Stored data:
───

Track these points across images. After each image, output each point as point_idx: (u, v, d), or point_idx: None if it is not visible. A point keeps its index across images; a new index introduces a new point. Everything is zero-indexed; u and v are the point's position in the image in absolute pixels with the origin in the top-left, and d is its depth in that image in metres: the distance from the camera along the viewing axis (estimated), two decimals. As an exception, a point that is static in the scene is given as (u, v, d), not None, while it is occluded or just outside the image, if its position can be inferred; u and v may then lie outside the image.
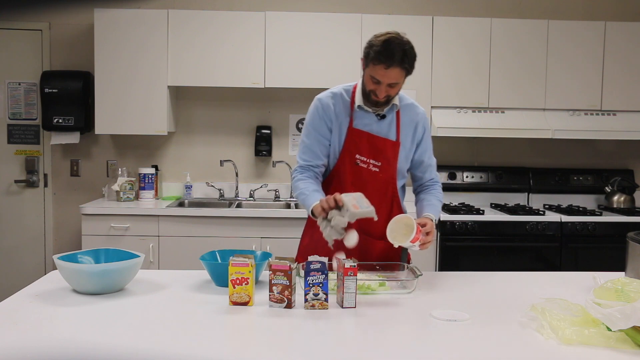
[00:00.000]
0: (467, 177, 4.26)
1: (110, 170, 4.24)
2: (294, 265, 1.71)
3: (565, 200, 4.29)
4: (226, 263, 1.76)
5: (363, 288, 1.85)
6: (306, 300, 1.69)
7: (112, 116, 3.90)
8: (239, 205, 4.04)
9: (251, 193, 4.21)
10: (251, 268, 1.70)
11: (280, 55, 3.89)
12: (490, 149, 4.36)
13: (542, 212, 3.85)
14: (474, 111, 3.97)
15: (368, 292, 1.85)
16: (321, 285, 1.69)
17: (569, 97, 3.99)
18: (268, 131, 4.23)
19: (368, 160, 2.11)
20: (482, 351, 1.41)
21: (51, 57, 4.21)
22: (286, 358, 1.37)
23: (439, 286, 1.99)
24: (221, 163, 4.17)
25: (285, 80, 3.92)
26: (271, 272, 1.68)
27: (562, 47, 3.97)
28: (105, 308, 1.66)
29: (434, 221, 2.07)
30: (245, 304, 1.70)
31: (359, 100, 2.11)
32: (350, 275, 1.69)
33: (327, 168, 2.19)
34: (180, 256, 3.61)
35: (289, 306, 1.68)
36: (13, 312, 1.61)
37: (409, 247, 1.94)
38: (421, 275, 1.93)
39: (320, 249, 2.03)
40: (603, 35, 3.98)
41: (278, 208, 3.99)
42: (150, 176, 4.00)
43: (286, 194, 4.27)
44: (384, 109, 2.12)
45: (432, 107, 3.91)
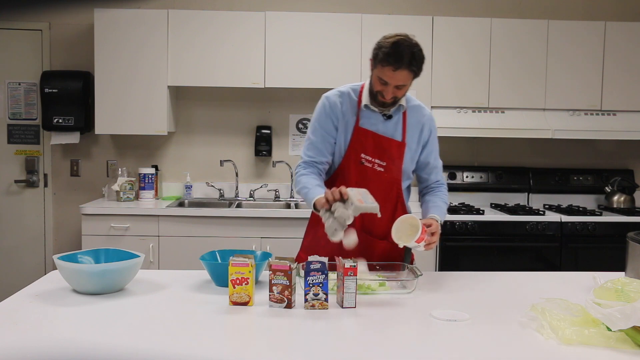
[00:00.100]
0: (467, 177, 4.26)
1: (110, 170, 4.25)
2: (294, 265, 1.71)
3: (565, 200, 4.29)
4: (226, 263, 1.76)
5: (363, 288, 1.85)
6: (306, 300, 1.69)
7: (112, 116, 3.90)
8: (239, 205, 4.04)
9: (251, 193, 4.21)
10: (251, 268, 1.70)
11: (280, 55, 3.89)
12: (490, 149, 4.36)
13: (542, 212, 3.86)
14: (474, 111, 3.97)
15: (368, 292, 1.85)
16: (321, 285, 1.69)
17: (569, 97, 3.99)
18: (268, 131, 4.23)
19: (373, 159, 2.11)
20: (482, 351, 1.41)
21: (51, 57, 4.21)
22: (286, 358, 1.37)
23: (439, 286, 1.99)
24: (221, 163, 4.17)
25: (285, 80, 3.92)
26: (271, 272, 1.68)
27: (562, 47, 3.98)
28: (105, 308, 1.66)
29: (439, 222, 2.07)
30: (245, 304, 1.70)
31: (366, 99, 2.10)
32: (350, 275, 1.69)
33: (332, 166, 2.18)
34: (180, 256, 3.61)
35: (289, 306, 1.68)
36: (13, 312, 1.61)
37: (414, 248, 1.94)
38: (421, 275, 1.93)
39: (323, 246, 2.04)
40: (603, 35, 3.98)
41: (278, 208, 3.99)
42: (150, 176, 4.01)
43: (286, 194, 4.27)
44: (391, 110, 2.12)
45: (432, 107, 3.91)
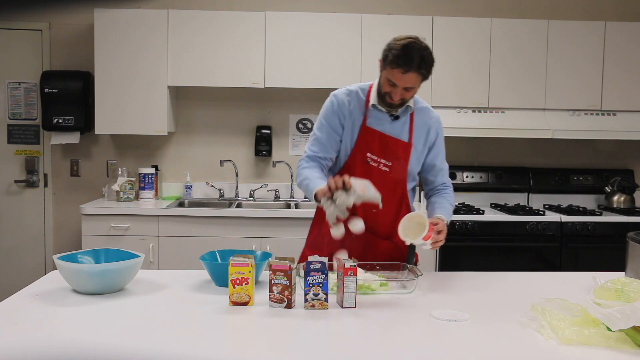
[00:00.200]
0: (467, 177, 4.26)
1: (110, 170, 4.25)
2: (294, 265, 1.71)
3: (565, 200, 4.29)
4: (226, 263, 1.76)
5: (363, 288, 1.85)
6: (306, 300, 1.69)
7: (112, 116, 3.90)
8: (239, 205, 4.04)
9: (251, 193, 4.21)
10: (251, 268, 1.70)
11: (280, 55, 3.89)
12: (490, 149, 4.36)
13: (542, 212, 3.85)
14: (474, 111, 3.97)
15: (368, 292, 1.85)
16: (321, 285, 1.69)
17: (569, 97, 3.99)
18: (268, 131, 4.23)
19: (379, 159, 2.11)
20: (482, 351, 1.41)
21: (51, 57, 4.21)
22: (286, 358, 1.37)
23: (439, 286, 1.99)
24: (221, 163, 4.17)
25: (285, 80, 3.92)
26: (271, 272, 1.68)
27: (562, 47, 3.97)
28: (105, 308, 1.66)
29: (446, 222, 2.08)
30: (245, 304, 1.70)
31: (374, 99, 2.11)
32: (350, 275, 1.69)
33: (338, 164, 2.18)
34: (180, 256, 3.61)
35: (289, 306, 1.68)
36: (13, 312, 1.61)
37: (420, 245, 1.94)
38: (421, 275, 1.93)
39: (327, 243, 2.07)
40: (603, 35, 3.98)
41: (278, 208, 3.99)
42: (150, 176, 4.01)
43: (286, 194, 4.27)
44: (398, 110, 2.12)
45: (432, 107, 3.88)
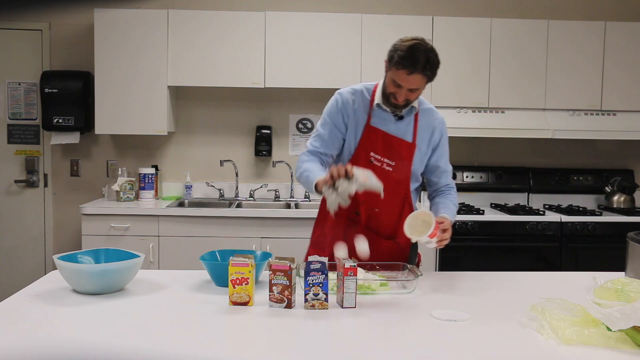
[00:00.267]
0: (467, 177, 4.25)
1: (110, 170, 4.24)
2: (294, 265, 1.72)
3: (565, 200, 4.29)
4: (226, 263, 1.76)
5: (363, 288, 1.85)
6: (306, 300, 1.69)
7: (112, 116, 3.90)
8: (239, 205, 4.04)
9: (251, 193, 4.21)
10: (251, 268, 1.70)
11: (280, 55, 3.89)
12: (490, 149, 4.36)
13: (542, 212, 3.85)
14: (474, 111, 3.97)
15: (368, 292, 1.85)
16: (321, 285, 1.69)
17: (569, 97, 3.99)
18: (268, 131, 4.23)
19: (382, 159, 2.12)
20: (482, 351, 1.41)
21: (51, 57, 4.21)
22: (286, 358, 1.37)
23: (439, 286, 1.99)
24: (221, 163, 4.17)
25: (285, 80, 3.92)
26: (271, 272, 1.68)
27: (562, 47, 3.97)
28: (105, 308, 1.66)
29: (451, 222, 2.09)
30: (245, 304, 1.70)
31: (379, 99, 2.12)
32: (350, 275, 1.69)
33: (341, 163, 2.18)
34: (180, 256, 3.61)
35: (289, 306, 1.68)
36: (13, 312, 1.61)
37: (426, 243, 1.93)
38: (421, 275, 1.93)
39: (329, 242, 2.09)
40: (603, 35, 3.98)
41: (278, 208, 3.99)
42: (150, 176, 4.00)
43: (286, 194, 4.27)
44: (402, 111, 2.13)
45: (432, 107, 3.90)
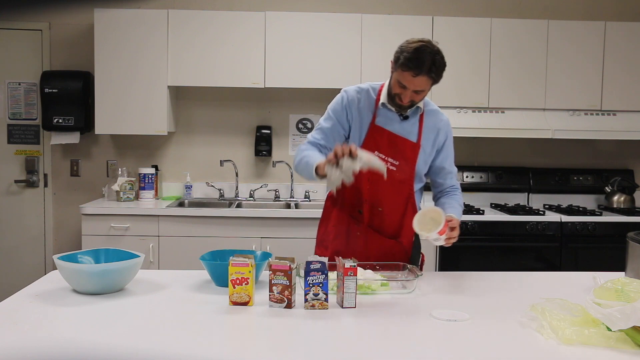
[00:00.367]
0: (467, 177, 4.25)
1: (110, 170, 4.24)
2: (294, 265, 1.72)
3: (565, 200, 4.29)
4: (226, 263, 1.76)
5: (363, 288, 1.85)
6: (306, 300, 1.69)
7: (112, 116, 3.90)
8: (239, 205, 4.04)
9: (251, 193, 4.21)
10: (251, 268, 1.70)
11: (280, 55, 3.89)
12: (490, 149, 4.36)
13: (542, 212, 3.85)
14: (474, 111, 3.97)
15: (368, 292, 1.85)
16: (321, 285, 1.69)
17: (569, 97, 3.99)
18: (268, 131, 4.23)
19: (386, 158, 2.11)
20: (482, 351, 1.41)
21: (51, 57, 4.21)
22: (286, 358, 1.37)
23: (439, 286, 1.99)
24: (221, 163, 4.17)
25: (285, 80, 3.92)
26: (271, 272, 1.68)
27: (562, 47, 3.97)
28: (105, 308, 1.66)
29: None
30: (245, 304, 1.70)
31: (384, 99, 2.12)
32: (350, 275, 1.69)
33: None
34: (180, 256, 3.61)
35: (289, 306, 1.68)
36: (13, 312, 1.61)
37: (434, 240, 1.93)
38: (421, 275, 1.93)
39: (331, 241, 2.12)
40: (603, 35, 3.98)
41: (278, 208, 3.99)
42: (150, 176, 4.00)
43: (286, 194, 4.27)
44: (407, 111, 2.13)
45: (432, 107, 3.90)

───

Copy the lines above exactly. Do not include pictures.

▶ **WRITTEN ANSWER**:
Track these points across images. After each image, output each point as point_idx: (u, v, d), or point_idx: None if it is not visible. A point keeps its index across images; a new index introduces a new point. Everything is zero-indexed; u and v are the point's position in the image in absolute pixels with the origin in the top-left, and d is its depth in that image in metres: the distance from the camera along the viewing axis (estimated), two decimals. As an exception, a point that is static in the scene is given as (u, v, d), not None, while it is occluded or just outside the image, if its position can be inferred; u and v may then lie outside the image.
[00:00.000]
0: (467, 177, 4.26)
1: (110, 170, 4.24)
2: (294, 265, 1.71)
3: (565, 200, 4.29)
4: (226, 263, 1.76)
5: (363, 288, 1.85)
6: (306, 300, 1.69)
7: (112, 116, 3.90)
8: (239, 205, 4.04)
9: (251, 193, 4.21)
10: (251, 268, 1.70)
11: (280, 55, 3.89)
12: (490, 149, 4.36)
13: (542, 212, 3.85)
14: (474, 111, 3.97)
15: (368, 292, 1.85)
16: (321, 285, 1.69)
17: (569, 97, 3.99)
18: (268, 131, 4.23)
19: (368, 160, 2.11)
20: (482, 351, 1.41)
21: (51, 57, 4.21)
22: (286, 358, 1.37)
23: (439, 286, 1.99)
24: (221, 163, 4.17)
25: (285, 80, 3.92)
26: (271, 272, 1.68)
27: (562, 47, 3.97)
28: (105, 308, 1.66)
29: (434, 221, 2.07)
30: (245, 304, 1.70)
31: (359, 100, 2.11)
32: (350, 275, 1.69)
33: (327, 168, 2.19)
34: (180, 256, 3.61)
35: (289, 306, 1.68)
36: (13, 312, 1.61)
37: (409, 247, 1.94)
38: (421, 275, 1.93)
39: (320, 249, 2.03)
40: (603, 35, 3.98)
41: (278, 208, 3.99)
42: (150, 176, 4.00)
43: (286, 194, 4.27)
44: (384, 109, 2.12)
45: (432, 107, 3.91)
[00:00.100]
0: (467, 177, 4.26)
1: (110, 170, 4.25)
2: (294, 265, 1.71)
3: (565, 200, 4.29)
4: (226, 263, 1.76)
5: (363, 288, 1.85)
6: (306, 300, 1.69)
7: (112, 116, 3.90)
8: (239, 205, 4.04)
9: (251, 193, 4.21)
10: (251, 268, 1.70)
11: (280, 55, 3.89)
12: (490, 149, 4.36)
13: (542, 212, 3.86)
14: (474, 111, 3.97)
15: (368, 292, 1.85)
16: (321, 285, 1.69)
17: (569, 97, 3.99)
18: (268, 131, 4.23)
19: (373, 159, 2.11)
20: (482, 351, 1.41)
21: (51, 57, 4.21)
22: (286, 358, 1.37)
23: (439, 286, 1.99)
24: (221, 163, 4.17)
25: (285, 80, 3.92)
26: (271, 272, 1.68)
27: (562, 47, 3.98)
28: (105, 308, 1.66)
29: (439, 222, 2.07)
30: (245, 304, 1.70)
31: (366, 99, 2.10)
32: (350, 275, 1.69)
33: (332, 166, 2.18)
34: (180, 256, 3.61)
35: (289, 306, 1.68)
36: (13, 312, 1.61)
37: (414, 248, 1.94)
38: (421, 275, 1.93)
39: (323, 246, 2.04)
40: (603, 35, 3.98)
41: (278, 208, 3.99)
42: (150, 176, 4.01)
43: (286, 194, 4.27)
44: (391, 110, 2.12)
45: (432, 107, 3.91)
[00:00.200]
0: (467, 177, 4.26)
1: (110, 170, 4.25)
2: (294, 265, 1.71)
3: (565, 200, 4.29)
4: (226, 263, 1.76)
5: (363, 288, 1.85)
6: (306, 300, 1.69)
7: (112, 116, 3.90)
8: (239, 205, 4.04)
9: (251, 193, 4.21)
10: (251, 268, 1.70)
11: (280, 55, 3.89)
12: (490, 149, 4.36)
13: (542, 212, 3.85)
14: (474, 111, 3.97)
15: (368, 292, 1.85)
16: (321, 285, 1.69)
17: (569, 97, 3.99)
18: (268, 131, 4.23)
19: (379, 159, 2.11)
20: (482, 351, 1.41)
21: (51, 57, 4.21)
22: (286, 358, 1.37)
23: (439, 286, 1.99)
24: (221, 163, 4.17)
25: (285, 80, 3.92)
26: (271, 272, 1.68)
27: (562, 47, 3.97)
28: (105, 308, 1.66)
29: (446, 222, 2.08)
30: (245, 304, 1.70)
31: (374, 99, 2.11)
32: (350, 275, 1.69)
33: (338, 164, 2.18)
34: (180, 256, 3.61)
35: (289, 306, 1.68)
36: (13, 312, 1.61)
37: (420, 245, 1.94)
38: (421, 275, 1.93)
39: (327, 243, 2.07)
40: (603, 35, 3.98)
41: (278, 208, 3.99)
42: (150, 176, 4.01)
43: (286, 194, 4.27)
44: (398, 110, 2.12)
45: (432, 107, 3.88)
[00:00.267]
0: (467, 177, 4.25)
1: (110, 170, 4.24)
2: (294, 265, 1.72)
3: (565, 200, 4.29)
4: (226, 263, 1.76)
5: (363, 288, 1.85)
6: (306, 300, 1.69)
7: (112, 116, 3.90)
8: (239, 205, 4.04)
9: (251, 193, 4.21)
10: (251, 268, 1.70)
11: (280, 55, 3.89)
12: (490, 149, 4.36)
13: (542, 212, 3.85)
14: (474, 111, 3.97)
15: (368, 292, 1.85)
16: (321, 285, 1.69)
17: (569, 97, 3.99)
18: (268, 131, 4.23)
19: (382, 159, 2.12)
20: (482, 351, 1.41)
21: (51, 57, 4.21)
22: (286, 358, 1.37)
23: (439, 286, 1.99)
24: (221, 163, 4.17)
25: (285, 80, 3.92)
26: (271, 272, 1.68)
27: (562, 47, 3.97)
28: (105, 308, 1.66)
29: (451, 222, 2.09)
30: (245, 304, 1.70)
31: (379, 99, 2.12)
32: (350, 275, 1.69)
33: (341, 163, 2.18)
34: (180, 256, 3.61)
35: (289, 306, 1.68)
36: (13, 312, 1.61)
37: (426, 243, 1.93)
38: (421, 275, 1.93)
39: (329, 242, 2.09)
40: (603, 35, 3.98)
41: (278, 208, 3.99)
42: (150, 176, 4.00)
43: (286, 194, 4.27)
44: (402, 111, 2.13)
45: (432, 107, 3.90)
[00:00.367]
0: (467, 177, 4.25)
1: (110, 170, 4.24)
2: (294, 265, 1.72)
3: (565, 200, 4.29)
4: (226, 263, 1.76)
5: (363, 288, 1.85)
6: (306, 300, 1.69)
7: (112, 116, 3.90)
8: (239, 205, 4.04)
9: (251, 193, 4.21)
10: (251, 268, 1.70)
11: (280, 55, 3.89)
12: (490, 149, 4.36)
13: (542, 212, 3.85)
14: (474, 111, 3.97)
15: (368, 292, 1.85)
16: (321, 285, 1.69)
17: (569, 97, 3.99)
18: (268, 131, 4.23)
19: (386, 158, 2.11)
20: (482, 351, 1.41)
21: (51, 57, 4.21)
22: (286, 358, 1.37)
23: (439, 286, 1.99)
24: (221, 163, 4.17)
25: (285, 80, 3.92)
26: (271, 272, 1.68)
27: (562, 47, 3.97)
28: (105, 308, 1.66)
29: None
30: (245, 304, 1.70)
31: (384, 99, 2.12)
32: (350, 275, 1.69)
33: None
34: (180, 256, 3.61)
35: (289, 306, 1.68)
36: (13, 312, 1.61)
37: (434, 240, 1.93)
38: (421, 275, 1.93)
39: (331, 241, 2.12)
40: (603, 35, 3.98)
41: (278, 208, 3.99)
42: (150, 176, 4.00)
43: (286, 194, 4.27)
44: (407, 111, 2.13)
45: (432, 107, 3.90)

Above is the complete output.